There's a soft knock at the door, and I try to pry my eyes open, but it feels like they're stuck together. I stiffen, knowing no one is supposed to be home for a long time. Is it my dad? Lucy? But no, they're both working at this time. They're always working.
The bathroom door isn't locked, so I wait for the inevitable.
I hear as the doorknob turns, but I can't move. The pill I took is hitting me hard. Harder than I thought it would for just being one. Then again, it is my first time.
Light footsteps make the floorboards creak, and I manage to open my eyes. Hunter is standing next to the bed, searching my face, and he looks like he's seen a ghost. I frown, and he kneels beside me on the bed and pushes my hair away from my sweaty forehead. His eyes bore into mine, and I watch silently as the puzzle clicks into place and he realizes what's happening. Immediately, his face hardens.
"What did you take, Oliver?"
I flinch and shift in slow motion.
"What did you do, baby?"
My body relaxes into the bed once more, and I smile softly. "Oxy, Hunt." I groan when he pushes me and lies on his side, facing me. His eyes look worried, and his lips tip down. "It feels really good."
"Why are you doing drugs?" He frowns. "Did something happen? Is someone…bullying you?"
"Are you seriously asking me that?" I seethe, even though it feels like I'm slurring my words. "You know exactly what happened."
Hunter is silent for a beat, then says, "You need to stop it. For me. For us."
"There is no us." I laugh. "You said it yourself. We're not doing anything."
"Stop it," he growls. "Don't do it again, Oliver."
I wince at my full name. "Or what?"
The silence is loud, and he exhales roughly. "Or we're done."
He begins to get up, but even through my sluggishness, I manage to wrap my hand around his wrist and tug. "We will never be done, Hunt," I tell him. "You can't stay away from me even if you wanted to."

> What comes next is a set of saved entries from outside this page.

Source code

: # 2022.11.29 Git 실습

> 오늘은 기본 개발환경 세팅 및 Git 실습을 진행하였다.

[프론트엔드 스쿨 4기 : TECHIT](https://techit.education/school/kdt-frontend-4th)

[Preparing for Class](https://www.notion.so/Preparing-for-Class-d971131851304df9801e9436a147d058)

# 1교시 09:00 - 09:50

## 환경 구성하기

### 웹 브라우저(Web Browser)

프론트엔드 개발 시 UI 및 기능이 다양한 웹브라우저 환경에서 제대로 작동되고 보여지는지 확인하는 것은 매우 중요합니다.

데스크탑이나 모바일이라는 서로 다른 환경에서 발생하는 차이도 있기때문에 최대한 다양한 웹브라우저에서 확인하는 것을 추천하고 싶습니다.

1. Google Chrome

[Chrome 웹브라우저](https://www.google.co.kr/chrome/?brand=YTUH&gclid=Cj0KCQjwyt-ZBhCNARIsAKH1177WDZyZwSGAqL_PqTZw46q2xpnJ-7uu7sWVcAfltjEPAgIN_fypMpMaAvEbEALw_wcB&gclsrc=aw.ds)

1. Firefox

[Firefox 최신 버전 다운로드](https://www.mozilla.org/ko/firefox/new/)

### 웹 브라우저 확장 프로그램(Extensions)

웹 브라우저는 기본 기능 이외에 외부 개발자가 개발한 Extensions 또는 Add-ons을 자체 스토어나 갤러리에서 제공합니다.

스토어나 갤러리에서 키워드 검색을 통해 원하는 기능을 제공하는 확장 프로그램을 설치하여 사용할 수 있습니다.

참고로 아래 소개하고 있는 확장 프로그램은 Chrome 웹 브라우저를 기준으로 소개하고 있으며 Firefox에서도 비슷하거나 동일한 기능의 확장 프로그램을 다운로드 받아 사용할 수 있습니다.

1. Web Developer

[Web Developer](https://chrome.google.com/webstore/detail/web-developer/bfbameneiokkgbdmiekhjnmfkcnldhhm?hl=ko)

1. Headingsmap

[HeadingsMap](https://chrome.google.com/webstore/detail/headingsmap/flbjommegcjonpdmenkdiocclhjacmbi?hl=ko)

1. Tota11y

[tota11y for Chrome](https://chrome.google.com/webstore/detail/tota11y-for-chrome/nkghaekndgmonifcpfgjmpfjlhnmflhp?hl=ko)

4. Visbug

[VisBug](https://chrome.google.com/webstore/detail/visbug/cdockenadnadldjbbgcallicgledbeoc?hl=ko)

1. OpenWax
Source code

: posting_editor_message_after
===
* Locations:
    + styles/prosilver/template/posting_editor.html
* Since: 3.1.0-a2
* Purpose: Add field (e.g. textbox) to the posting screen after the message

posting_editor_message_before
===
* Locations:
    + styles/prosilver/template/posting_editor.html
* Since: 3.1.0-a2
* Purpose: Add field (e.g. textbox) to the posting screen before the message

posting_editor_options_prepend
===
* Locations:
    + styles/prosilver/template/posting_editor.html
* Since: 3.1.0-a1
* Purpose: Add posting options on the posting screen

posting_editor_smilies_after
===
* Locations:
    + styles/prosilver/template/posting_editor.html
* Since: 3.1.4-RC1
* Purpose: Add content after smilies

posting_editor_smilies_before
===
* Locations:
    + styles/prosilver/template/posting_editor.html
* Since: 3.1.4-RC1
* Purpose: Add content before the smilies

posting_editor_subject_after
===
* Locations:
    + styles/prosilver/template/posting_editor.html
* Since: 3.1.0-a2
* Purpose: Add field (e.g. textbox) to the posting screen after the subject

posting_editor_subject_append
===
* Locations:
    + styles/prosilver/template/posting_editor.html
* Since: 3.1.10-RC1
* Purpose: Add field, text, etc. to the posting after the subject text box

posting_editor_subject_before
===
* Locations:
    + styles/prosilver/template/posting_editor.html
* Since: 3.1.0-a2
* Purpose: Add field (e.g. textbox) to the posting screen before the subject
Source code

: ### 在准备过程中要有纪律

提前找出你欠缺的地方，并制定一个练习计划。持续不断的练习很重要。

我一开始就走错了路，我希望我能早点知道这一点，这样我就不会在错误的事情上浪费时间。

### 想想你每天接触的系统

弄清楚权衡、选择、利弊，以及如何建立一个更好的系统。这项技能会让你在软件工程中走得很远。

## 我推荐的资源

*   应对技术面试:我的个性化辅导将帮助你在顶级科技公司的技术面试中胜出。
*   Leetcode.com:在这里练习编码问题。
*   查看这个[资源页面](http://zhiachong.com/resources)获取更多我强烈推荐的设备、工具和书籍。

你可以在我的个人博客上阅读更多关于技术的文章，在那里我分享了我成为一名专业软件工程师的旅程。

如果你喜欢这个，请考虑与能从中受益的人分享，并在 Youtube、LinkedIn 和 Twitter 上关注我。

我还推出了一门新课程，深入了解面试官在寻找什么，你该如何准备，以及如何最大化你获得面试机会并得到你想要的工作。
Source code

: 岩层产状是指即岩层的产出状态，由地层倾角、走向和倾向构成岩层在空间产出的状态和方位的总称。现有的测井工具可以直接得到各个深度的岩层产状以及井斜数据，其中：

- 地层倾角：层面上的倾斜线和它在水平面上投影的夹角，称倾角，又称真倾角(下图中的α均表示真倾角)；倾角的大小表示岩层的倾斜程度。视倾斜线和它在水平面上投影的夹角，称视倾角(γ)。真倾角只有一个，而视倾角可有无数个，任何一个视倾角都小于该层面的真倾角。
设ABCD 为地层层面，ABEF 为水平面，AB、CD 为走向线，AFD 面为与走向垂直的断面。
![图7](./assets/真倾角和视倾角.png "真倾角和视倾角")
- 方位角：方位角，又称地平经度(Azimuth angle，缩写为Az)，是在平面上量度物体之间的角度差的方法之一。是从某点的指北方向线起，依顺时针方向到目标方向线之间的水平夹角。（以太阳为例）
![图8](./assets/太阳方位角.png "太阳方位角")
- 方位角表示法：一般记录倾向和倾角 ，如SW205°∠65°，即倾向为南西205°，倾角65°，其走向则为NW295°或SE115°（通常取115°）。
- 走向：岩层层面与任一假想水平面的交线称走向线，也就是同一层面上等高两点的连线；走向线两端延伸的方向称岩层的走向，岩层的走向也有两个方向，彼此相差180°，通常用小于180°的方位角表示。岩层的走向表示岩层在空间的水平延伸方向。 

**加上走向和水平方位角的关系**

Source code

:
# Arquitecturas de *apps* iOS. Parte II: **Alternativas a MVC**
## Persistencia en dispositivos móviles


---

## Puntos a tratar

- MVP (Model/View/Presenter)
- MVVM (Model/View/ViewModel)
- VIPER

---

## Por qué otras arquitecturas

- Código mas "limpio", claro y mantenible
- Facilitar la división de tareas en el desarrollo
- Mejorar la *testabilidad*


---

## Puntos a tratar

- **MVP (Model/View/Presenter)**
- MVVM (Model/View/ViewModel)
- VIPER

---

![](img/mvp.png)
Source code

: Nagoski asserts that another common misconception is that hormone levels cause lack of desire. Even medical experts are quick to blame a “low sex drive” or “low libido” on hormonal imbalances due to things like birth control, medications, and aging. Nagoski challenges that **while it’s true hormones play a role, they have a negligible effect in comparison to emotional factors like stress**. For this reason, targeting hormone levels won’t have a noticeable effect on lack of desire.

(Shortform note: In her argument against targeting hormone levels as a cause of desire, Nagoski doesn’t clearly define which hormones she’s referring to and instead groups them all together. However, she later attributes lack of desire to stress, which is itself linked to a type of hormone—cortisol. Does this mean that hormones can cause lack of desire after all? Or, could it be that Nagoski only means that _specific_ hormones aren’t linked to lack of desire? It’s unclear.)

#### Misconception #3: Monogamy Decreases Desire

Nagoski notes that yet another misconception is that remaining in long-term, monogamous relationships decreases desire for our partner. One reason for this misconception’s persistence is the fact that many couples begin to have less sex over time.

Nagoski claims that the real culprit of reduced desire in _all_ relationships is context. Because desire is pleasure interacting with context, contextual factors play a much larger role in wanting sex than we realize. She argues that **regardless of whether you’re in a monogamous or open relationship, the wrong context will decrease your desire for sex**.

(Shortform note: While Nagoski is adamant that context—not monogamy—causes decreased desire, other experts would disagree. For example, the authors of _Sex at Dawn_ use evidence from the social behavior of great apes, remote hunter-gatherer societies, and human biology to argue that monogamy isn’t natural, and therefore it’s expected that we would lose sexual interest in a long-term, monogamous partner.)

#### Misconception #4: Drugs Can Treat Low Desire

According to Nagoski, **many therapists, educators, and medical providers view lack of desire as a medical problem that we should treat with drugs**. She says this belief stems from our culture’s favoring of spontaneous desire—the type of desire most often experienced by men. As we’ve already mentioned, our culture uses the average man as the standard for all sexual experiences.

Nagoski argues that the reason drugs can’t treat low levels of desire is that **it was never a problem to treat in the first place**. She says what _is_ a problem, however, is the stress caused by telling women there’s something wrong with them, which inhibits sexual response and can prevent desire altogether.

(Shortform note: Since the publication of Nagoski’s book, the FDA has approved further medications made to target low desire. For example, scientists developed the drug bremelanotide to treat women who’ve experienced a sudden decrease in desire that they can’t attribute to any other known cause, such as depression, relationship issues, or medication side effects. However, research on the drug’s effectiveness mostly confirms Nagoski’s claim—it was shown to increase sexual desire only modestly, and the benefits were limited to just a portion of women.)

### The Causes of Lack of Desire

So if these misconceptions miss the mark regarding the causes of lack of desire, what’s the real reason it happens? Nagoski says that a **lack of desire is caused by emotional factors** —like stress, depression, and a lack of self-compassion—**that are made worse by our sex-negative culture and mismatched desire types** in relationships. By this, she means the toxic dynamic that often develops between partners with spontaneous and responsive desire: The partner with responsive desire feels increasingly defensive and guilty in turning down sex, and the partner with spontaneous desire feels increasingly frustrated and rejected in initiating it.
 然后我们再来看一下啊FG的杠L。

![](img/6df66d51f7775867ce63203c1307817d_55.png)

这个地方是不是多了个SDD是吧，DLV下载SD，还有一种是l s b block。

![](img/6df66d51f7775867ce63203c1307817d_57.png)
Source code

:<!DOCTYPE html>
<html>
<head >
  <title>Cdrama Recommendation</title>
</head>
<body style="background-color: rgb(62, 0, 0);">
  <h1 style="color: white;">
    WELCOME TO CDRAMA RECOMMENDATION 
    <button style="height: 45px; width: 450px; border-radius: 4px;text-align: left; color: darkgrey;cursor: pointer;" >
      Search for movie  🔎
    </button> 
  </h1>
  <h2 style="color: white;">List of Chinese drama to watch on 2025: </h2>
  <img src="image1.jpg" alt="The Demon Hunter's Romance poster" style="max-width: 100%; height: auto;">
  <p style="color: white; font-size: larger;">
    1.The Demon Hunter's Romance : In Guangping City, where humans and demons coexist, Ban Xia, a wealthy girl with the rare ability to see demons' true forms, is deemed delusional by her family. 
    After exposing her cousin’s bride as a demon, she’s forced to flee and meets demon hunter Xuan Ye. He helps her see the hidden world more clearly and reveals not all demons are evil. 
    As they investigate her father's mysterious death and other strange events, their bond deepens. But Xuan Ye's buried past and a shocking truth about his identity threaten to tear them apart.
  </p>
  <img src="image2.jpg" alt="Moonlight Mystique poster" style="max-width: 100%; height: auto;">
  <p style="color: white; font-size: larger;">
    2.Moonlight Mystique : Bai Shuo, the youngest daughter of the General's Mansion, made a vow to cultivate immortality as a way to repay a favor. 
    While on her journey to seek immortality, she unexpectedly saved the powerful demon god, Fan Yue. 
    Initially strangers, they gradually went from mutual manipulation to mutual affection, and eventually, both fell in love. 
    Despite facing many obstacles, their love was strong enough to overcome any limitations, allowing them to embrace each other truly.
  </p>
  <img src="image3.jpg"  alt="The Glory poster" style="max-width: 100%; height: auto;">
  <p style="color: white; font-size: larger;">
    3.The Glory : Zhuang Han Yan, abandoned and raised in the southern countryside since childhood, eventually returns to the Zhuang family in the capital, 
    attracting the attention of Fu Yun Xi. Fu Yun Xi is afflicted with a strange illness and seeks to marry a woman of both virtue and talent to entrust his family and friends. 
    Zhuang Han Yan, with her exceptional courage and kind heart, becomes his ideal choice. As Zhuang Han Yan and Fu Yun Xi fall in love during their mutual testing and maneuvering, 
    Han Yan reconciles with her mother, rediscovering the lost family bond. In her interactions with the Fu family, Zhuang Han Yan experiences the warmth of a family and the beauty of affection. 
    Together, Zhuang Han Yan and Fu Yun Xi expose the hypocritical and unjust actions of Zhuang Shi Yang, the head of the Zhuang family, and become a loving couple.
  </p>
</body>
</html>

Hunter's eyes narrow on my face. "Do you even know why I'm here?"
"Why?"
"You stood me up, Ollie." His voice is hoarse, hurt. "We were supposed to go for our drive. We were supposed to talk."
"About what?" I raise my eyebrow. "About how you fucked me over? Hurt my feelings?"
"Sorry," Hunter chokes up. "I didn't mean to. I'm so sorry."
"What's done is done," I say dismissively.
Hunter stays still for what feels like forever, but then he gets up and leaves me behind, going to his room. He slams the door, making the walls rattle. Rather than going after him like I should, I flip over in bed and close my eyes. Letting sleep take me under.